Wangda Tan, Thank you for your review, and sorry for the late reply.
- Why this is needed? MAX_PENDING_OVER_CAPACITY. I think this could be problematic, for example, if a queue has capacity = 50, and it's usage is 10 and it has 45 pending resource, if we set MAX_PENDING_OVER_CAPACITY=0.1, the queue cannot preempt resource from other queue.
Sorry for the poor naming convention. It is not really being used to check against the queue's capacity, it is used to check for a percentage over the currently used resources. I changed the name to MAX_PENDING_OVER_CURRENT.
As you know, there are multiple reasons why preemption could unnecessarily preempt resources (I call it "flapping"). Only one of which is the lack of consideration for user limit factor. Another is that an app could be requesting an 8-gig container, and the preemption monitor could conceivably preempt 8, one-gig containers, which would then be rejected by the requesting AM and potentially given right back to the preempted app.
The MAX_PENDING_OVER_CURRENT buffer is an attempt to alleviate that particular flapping situation by giving a buffer zone above the currently used resources on a particular queue. This is to say that the preemption monitor shouldn't consider that queue B is asking for pending resources unless pending resources on queue B are above a configured percentage of currently used resources on queue B.
If you want, we can pull this out and put it as part of a different JIRA so we can document and discuss that particular flapping situation separately.
- n LeafQueue, it uses getHeadroom() to compute how many resource that the user can use. But I think it may not correct: ... For above queue status, headroom for a.a1 is 0 since queue-a's currentResourceLimit is 0.
So instead of using headroom, I think you can use computed-user-limit - user.usage(partition) as the headroom. You don't need to consider queue's max capacity here, since we will consider queue's max capacity at following logic of PCPP.

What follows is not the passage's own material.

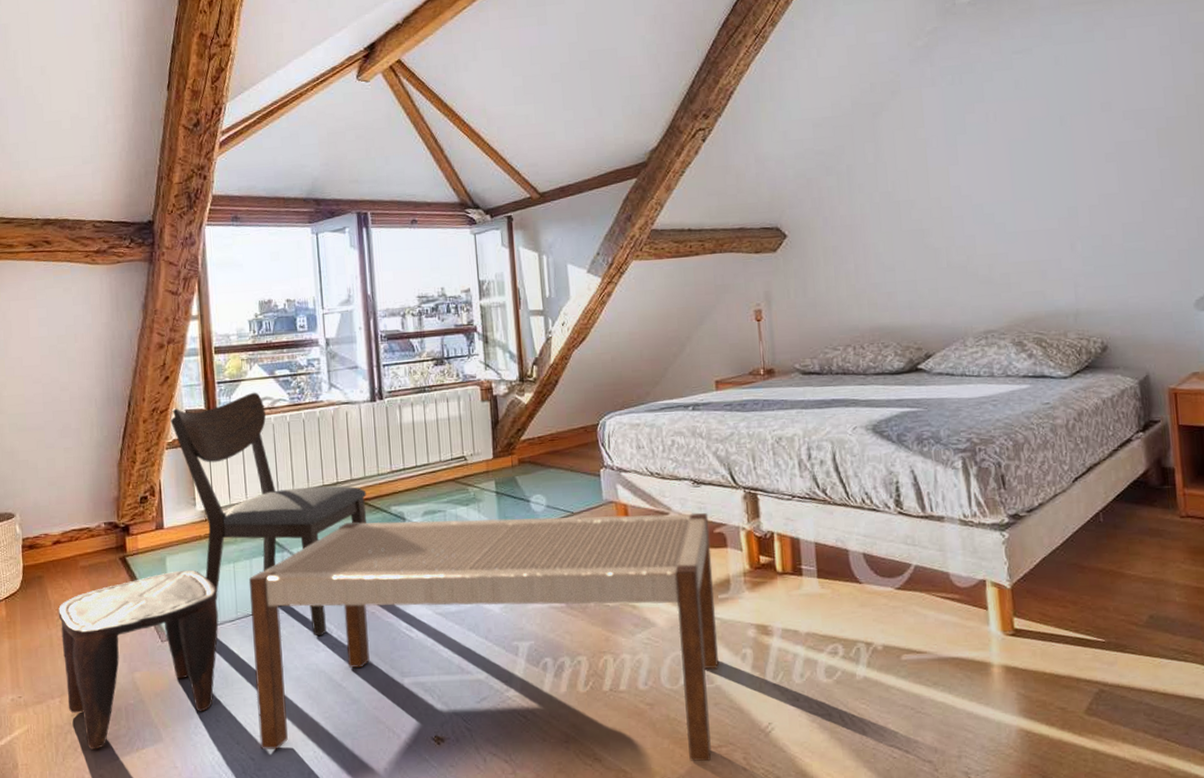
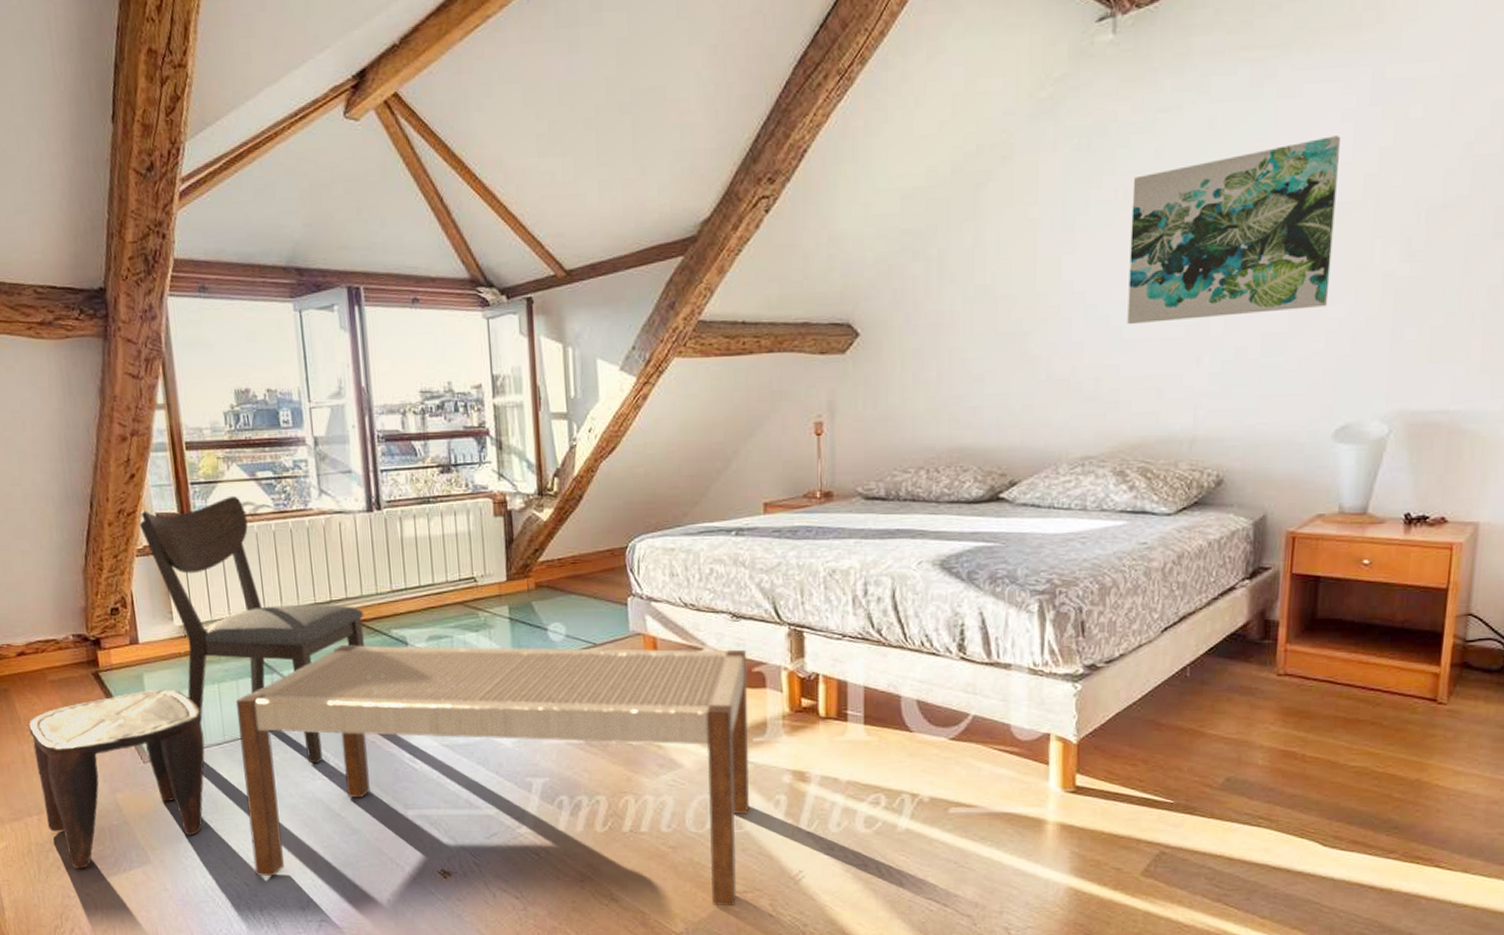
wall art: none [999,66,1173,220] -> present [1127,136,1340,325]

Yes, you are correct. getHeadroom could be calculating zero headroom when we don't want it to. And, I agree that we don't need to limit pending resources to max queue capacity when calculating pending resources. The concern for this fix is that user limit factor should be considered and limit the pending value. The max queue capacity will be considered during the offer stage of the preemption calculations.